**Exercise requirements**. In the part of the data that opens with the line containing "MARCH 21st, 10:00AM, POOL" and closes with the line containing "Notify me of new posts by email.", substitute "helpers" for every "volunteers" and give those lines again with nothing else changed. Leave the pictures out of your answer.

**Source data**.
================================

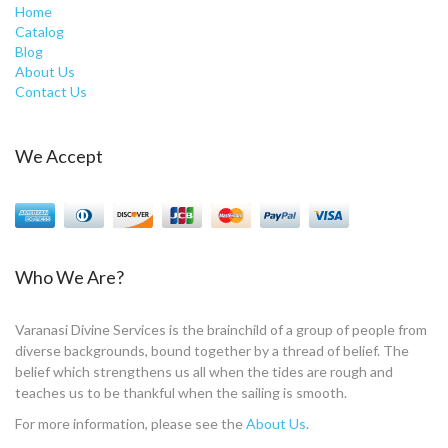
Home
Catalog
Blog
About Us
Contact Us
We Accept
Who We Are?
Varanasi Divine Services is the brainchild of a group of people from
diverse backgrounds, bound together by a thread of belief. The
belief which strengthens us all when the tides are rough and
teaches us to be thankful when the sailing is smooth.
For more information, please see the
About Us
.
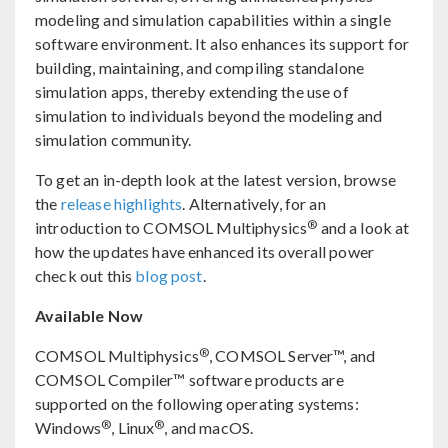
modeling and simulation capabilities within a single
software environment. It also enhances its support for
building, maintaining, and compiling standalone
simulation apps, thereby extending the use of
simulation to individuals beyond the modeling and
simulation community.
To get an in-depth look at the latest version, browse
the
release highlights
. Alternatively, for an
®
introduction to COMSOL Multiphysics
and a look at
how the updates have enhanced its overall power
check out this
blog post
.
Available Now
®
COMSOL Multiphysics
, COMSOL Server™, and
COMSOL Compiler™ software products are
supported on the following operating systems:
®
®
Windows
, Linux
, and macOS.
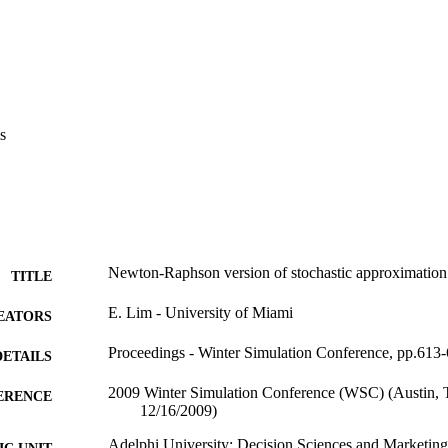
s
Newton-Raphson version of stochastic approximation o
TITLE
E. Lim - University of Miami
EATORS
Proceedings - Winter Simulation Conference, pp.613
DETAILS
2009 Winter Simulation Conference (WSC) (Austin,
ERENCE
12/16/2009)
Adelphi University; Decision Sciences and Marketing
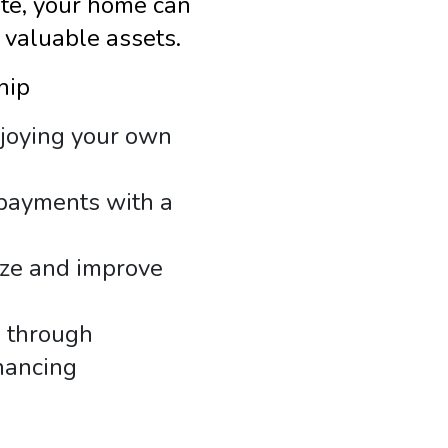
ate, your home can
 valuable assets.
hip
njoying your own
payments with a
ize and improve
s through
nancing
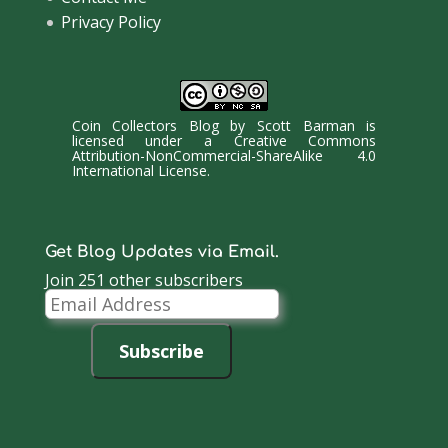
Privacy Policy
Coin Collectors Blog
by
Scott Barman
is
licensed under a
Creative Commons
Attribution-NonCommercial-ShareAlike 4.0
International License
.
Get Blog Updates via Email.
Join 251 other subscribers
Email
Address
Subscribe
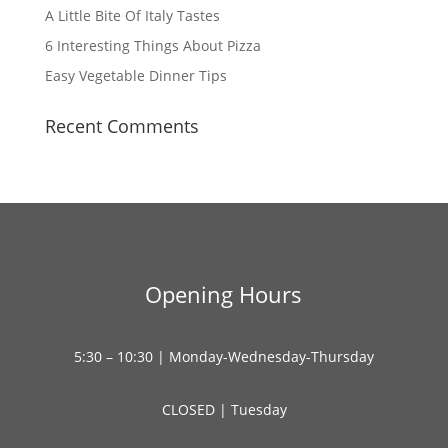
A Little Bite Of Italy Tastes
6 Interesting Things About Pizza
Easy Vegetable Dinner Tips
Recent Comments
Opening Hours
5:30 – 10:30 | Monday-Wednesday-Thursday
CLOSED | Tuesday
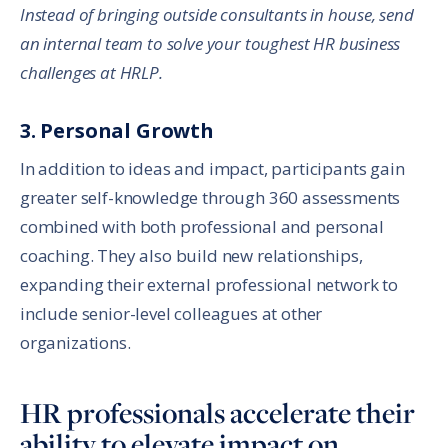
Instead of bringing outside consultants in house, send
an internal team to solve your toughest HR business
challenges at HRLP.
3. Personal Growth
In addition to ideas and impact, participants gain
greater self-knowledge through 360 assessments
combined with both professional and personal
coaching. They also build new relationships,
expanding their external professional network to
include senior-level colleagues at other
organizations.
HR professionals accelerate their
ability to elevate impact on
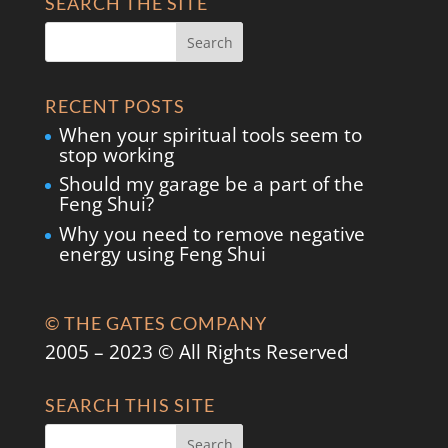
SEARCH THE SITE
RECENT POSTS
When your spiritual tools seem to
stop working
Should my garage be a part of the
Feng Shui?
Why you need to remove negative
energy using Feng Shui
© THE GATES COMPANY
2005 – 2023 © All Rights Reserved
SEARCH THIS SITE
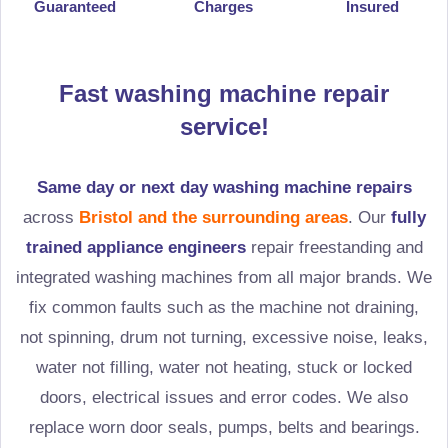
Guaranteed
Charges
Insured
Fast washing machine repair
service!
Same day or next day washing machine repairs
across
Bristol and the surrounding areas
. Our
fully
trained appliance engineers
repair freestanding and
integrated washing machines from all major brands. We
fix common faults such as the machine not draining,
not spinning, drum not turning, excessive noise, leaks,
water not filling, water not heating, stuck or locked
doors, electrical issues and error codes. We also
replace worn door seals, pumps, belts and bearings.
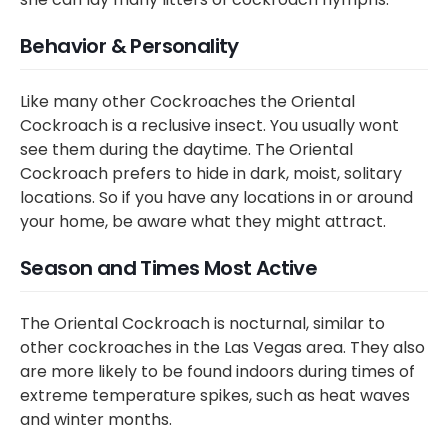
Behavior & Personality
Like many other Cockroaches the Oriental
Cockroach is a reclusive insect. You usually wont
see them during the daytime. The Oriental
Cockroach prefers to hide in dark, moist, solitary
locations. So if you have any locations in or around
your home, be aware what they might attract.
Season and Times Most Active
The Oriental Cockroach is nocturnal, similar to
other cockroaches in the Las Vegas area. They also
are more likely to be found indoors during times of
extreme temperature spikes, such as heat waves
and winter months.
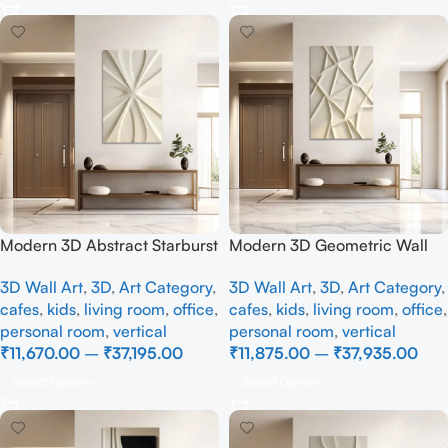
Modern 3D Abstract Starburst
Modern 3D Geometric Wall
Wall Art Panel – Beige
Art Panel – Abstract Faceted
3D Wall Art
,
3D
,
Art Category
,
3D Wall Art
,
3D
,
Art Category
,
Geometric Textured Wall
Beige Textured Wall Decor
cafes
,
kids
,
living room
,
office
,
cafes
,
kids
,
living room
,
office
,
Decor
personal room
,
vertical
personal room
,
vertical
₹
11,670.00
–
₹
37,195.00
₹
11,875.00
–
₹
37,935.00
Select Options
Select Options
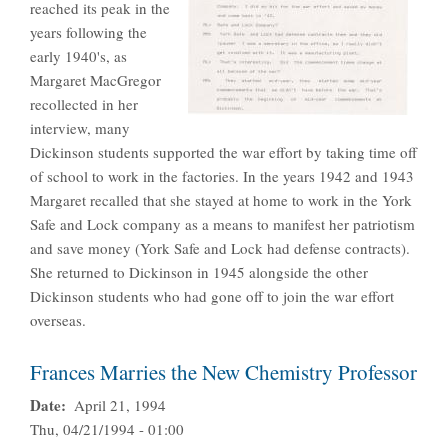
reached its peak in the
years following the
early 1940's, as
Margaret MacGregor
recollected in her
interview, many
Dickinson students supported the war effort by taking time off
of school to work in the factories. In the years 1942 and 1943
Margaret recalled that she stayed at home to work in the York
Safe and Lock company as a means to manifest her patriotism
and save money (York Safe and Lock had defense contracts).
She returned to Dickinson in 1945 alongside the other
Dickinson students who had gone off to join the war effort
overseas.
Frances Marries the New Chemistry Professor
Date
April 21, 1994
Thu, 04/21/1994 - 01:00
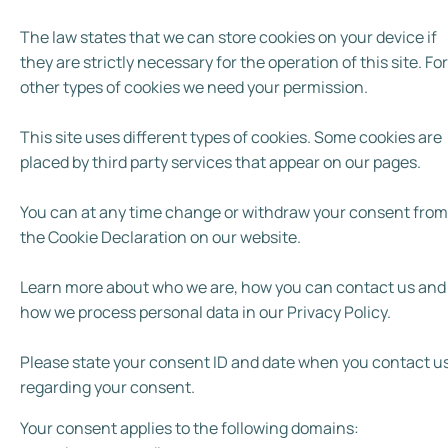
The law states that we can store cookies on your device if
they are strictly necessary for the operation of this site. For 
other types of cookies we need your permission.
This site uses different types of cookies. Some cookies are
placed by third party services that appear on our pages.
You can at any time change or withdraw your consent from
the Cookie Declaration on our website.
Learn more about who we are, how you can contact us and
how we process personal data in our Privacy Policy.
Please state your consent ID and date when you contact u
regarding your consent.
Your consent applies to the following domains:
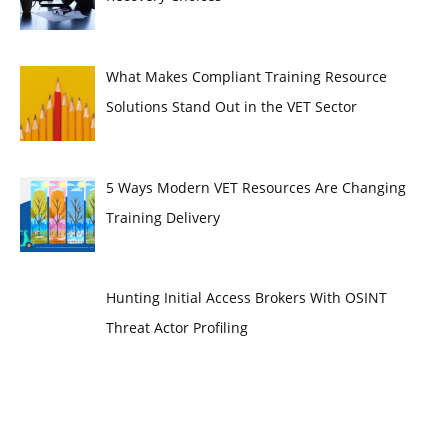
What Makes Compliant Training Resource
Solutions Stand Out in the VET Sector
5 Ways Modern VET Resources Are Changing
Training Delivery
Hunting Initial Access Brokers With OSINT
Threat Actor Profiling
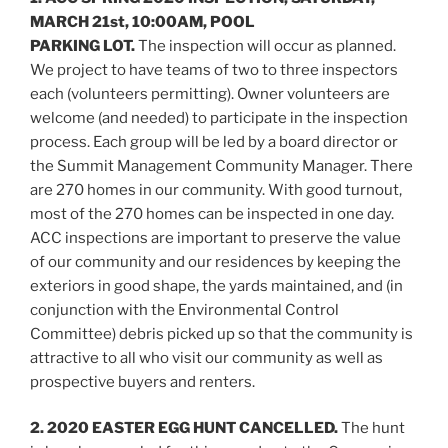
MARCH 21st, 10:00AM, POOL
PARKING LOT.
The inspection will occur as planned.
We project to have teams of two to three inspectors
each (volunteers permitting). Owner volunteers are
welcome (and needed) to participate in the inspection
process. Each group will be led by a board director or
the Summit Management Community Manager. There
are 270 homes in our community. With good turnout,
most of the 270 homes can be inspected in one day.
ACC inspections are important to preserve the value
of our community and our residences by keeping the
exteriors in good shape, the yards maintained, and (in
conjunction with the Environmental Control
Committee) debris picked up so that the community is
attractive to all who visit our community as well as
prospective buyers and renters.
2. 2020 EASTER EGG HUNT CANCELLED.
The hunt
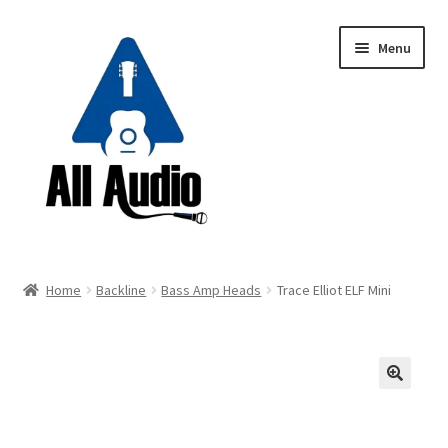
Skip
Skip
Menu
to
to
navigation
content
Request a Quote
Home
Backline
Bass Amp Heads
Trace Elliot ELF Mini
Expand
Backline
child
menu
Expand
Instruments
child
🔍
menu
Expand
Drums & Percussion
child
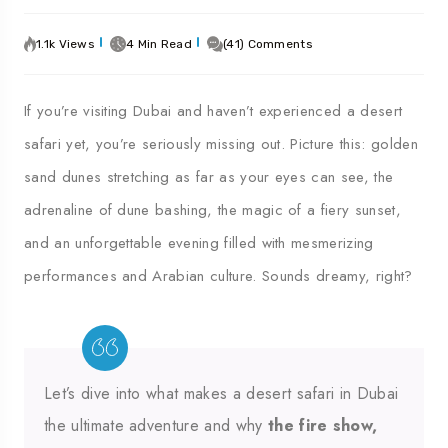
1.1k Views
4 Min Read
(41) Comments
If you’re visiting Dubai and haven’t experienced a desert
safari yet, you’re seriously missing out. Picture this: golden
sand dunes stretching as far as your eyes can see, the
adrenaline of dune bashing, the magic of a fiery sunset,
and an unforgettable evening filled with mesmerizing
performances and Arabian culture. Sounds dreamy, right?
Let’s dive into what makes a desert safari in Dubai
the ultimate adventure and why
the fire show,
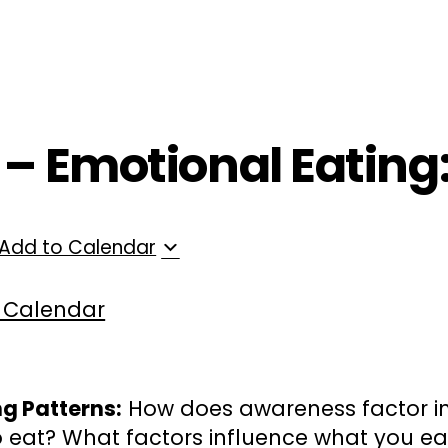
ployers
For Providers
Contact Us
 – Emotional Eating:
Add to Calendar
 Calendar
ng Patterns:
How does awareness factor in
 eat? What factors influence what you ea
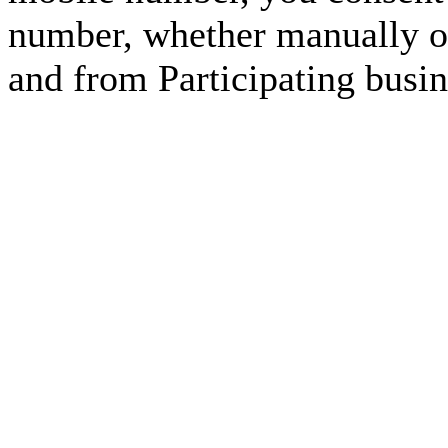
number, whether manually or
and from Participating busin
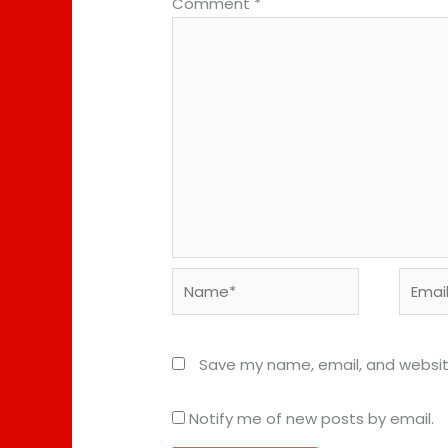
Comment
*
Name*
Email*
Save my name, email, and website
Notify me of new posts by email.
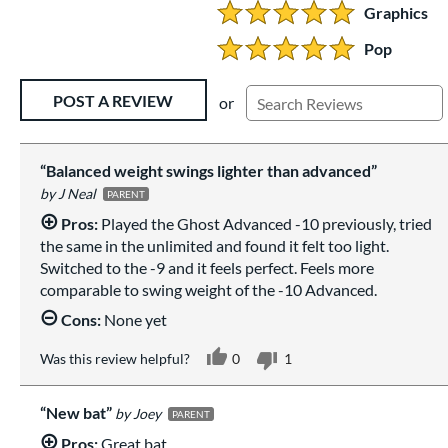
Graphics
5 Stars:
Pop
5 Stars:
Existing Reviews
POST A REVIEW
or
Balanced weight swings lighter than advanced
J Neal
PARENT
Pros:
Played the Ghost Advanced -10 previously, tried
the same in the unlimited and found it felt too light.
Switched to the -9 and it feels perfect. Feels more
comparable to swing weight of the -10 Advanced.
Cons:
None yet
Was this review helpful?
0
1
New bat
Joey
PARENT
Pros:
Great bat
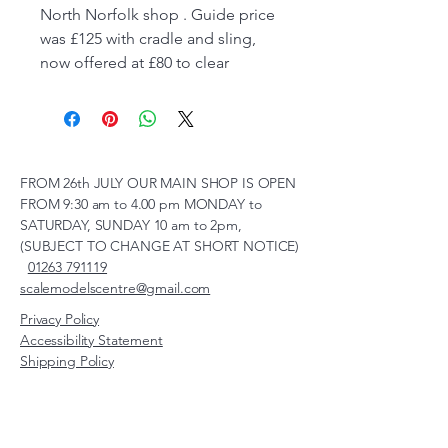
North Norfolk shop . Guide price
was £125 with cradle and sling,
now offered at £80 to clear
FROM 26th JULY OUR MAIN SHOP IS OPEN
FROM 9:30 am to 4.00 pm MONDAY to
SATURDAY, SUNDAY 10 am to 2pm,
(SUBJECT TO CHANGE AT SHORT NOTICE)
01263 791119
scalemodelscentre@gmail.com
Privacy Policy
Accessibility Statement
Shipping Policy
Terms & Conditions
Refund Policy
Unit 2, Groveland, Thorpe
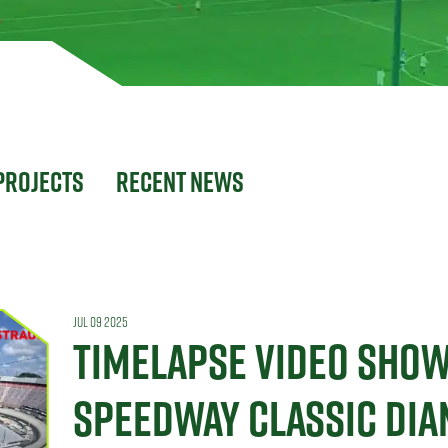
Projects
Recent News
JUL 09 2025
TIMELAPSE VIDEO SHO
SPEEDWAY CLASSIC DI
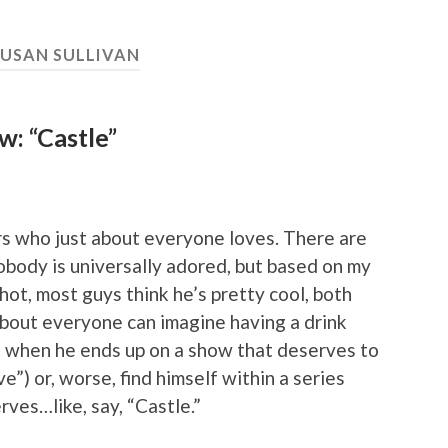
SUSAN SULLIVAN
: “Castle”
ors who just about everyone loves. There are
 nobody is universally adored, but based on my
 hot, most guys think he’s pretty cool, both
 about everyone can imagine having a drink
t when he ends up on a show that deserves to
ve”) or, worse, find himself within a series
rves…like, say, “Castle.”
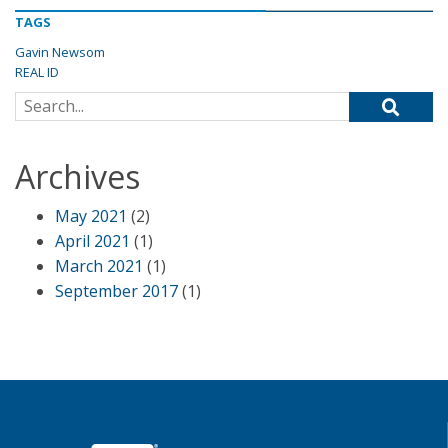
TAGS
Gavin Newsom
REAL ID
Search for:
Archives
May 2021
(2)
April 2021
(1)
March 2021
(1)
September 2017
(1)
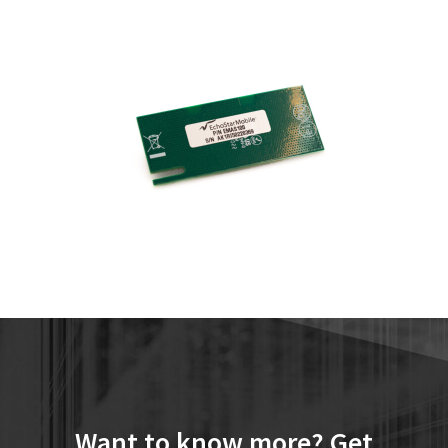
Want to know more? Get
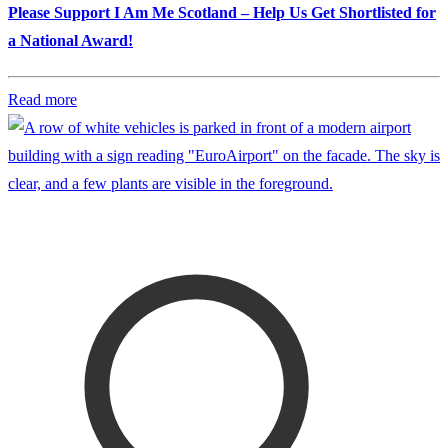
Please Support I Am Me Scotland – Help Us Get Shortlisted for
a National Award!
Read more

================================

**Result of this exercise**.
MARCH 21st, 10:00AM, POOL
PARKING LOT.
The inspection will occur as planned.
We project to have teams of two to three inspectors
each (helpers permitting). Owner helpers are
welcome (and needed) to participate in the inspection
process. Each group will be led by a board director or
the Summit Management Community Manager. There
are 270 homes in our community. With good turnout,
most of the 270 homes can be inspected in one day.
ACC inspections are important to preserve the value
of our community and our residences by keeping the
exteriors in good shape, the yards maintained, and (in
conjunction with the Environmental Control
Committee) debris picked up so that the community is
attractive to all who visit our community as well as
prospective buyers and renters.
2. 2020 EASTER EGG HUNT CANCELLED.
The hunt
Skip
Skip
Menu
to
to
navigation
content
Request a Quote
Home
Backline
Bass Amp Heads
Trace Elliot ELF Mini
Expand
Backline
child
menu
Expand
Instruments
child
🔍
menu
Expand
Drums & Percussion
child
1.1k Views
4 Min Read
(41) Comments
If you’re visiting Dubai and haven’t experienced a desert
safari yet, you’re seriously missing out. Picture this: golden
sand dunes stretching as far as your eyes can see, the
adrenaline of dune bashing, the magic of a fiery sunset,
and an unforgettable evening filled with mesmerizing
performances and Arabian culture. Sounds dreamy, right?
Let’s dive into what makes a desert safari in Dubai
the ultimate adventure and why
the fire show,
ployers
For Providers
Contact Us
 – Emotional Eating:
Add to Calendar
 Calendar
ng Patterns:
How does awareness factor in
 eat? What factors influence what you ea
number, whether manually or
and from Participating busin
Comment
*
Name*
Email*
Save my name, email, and website
Notify me of new posts by email.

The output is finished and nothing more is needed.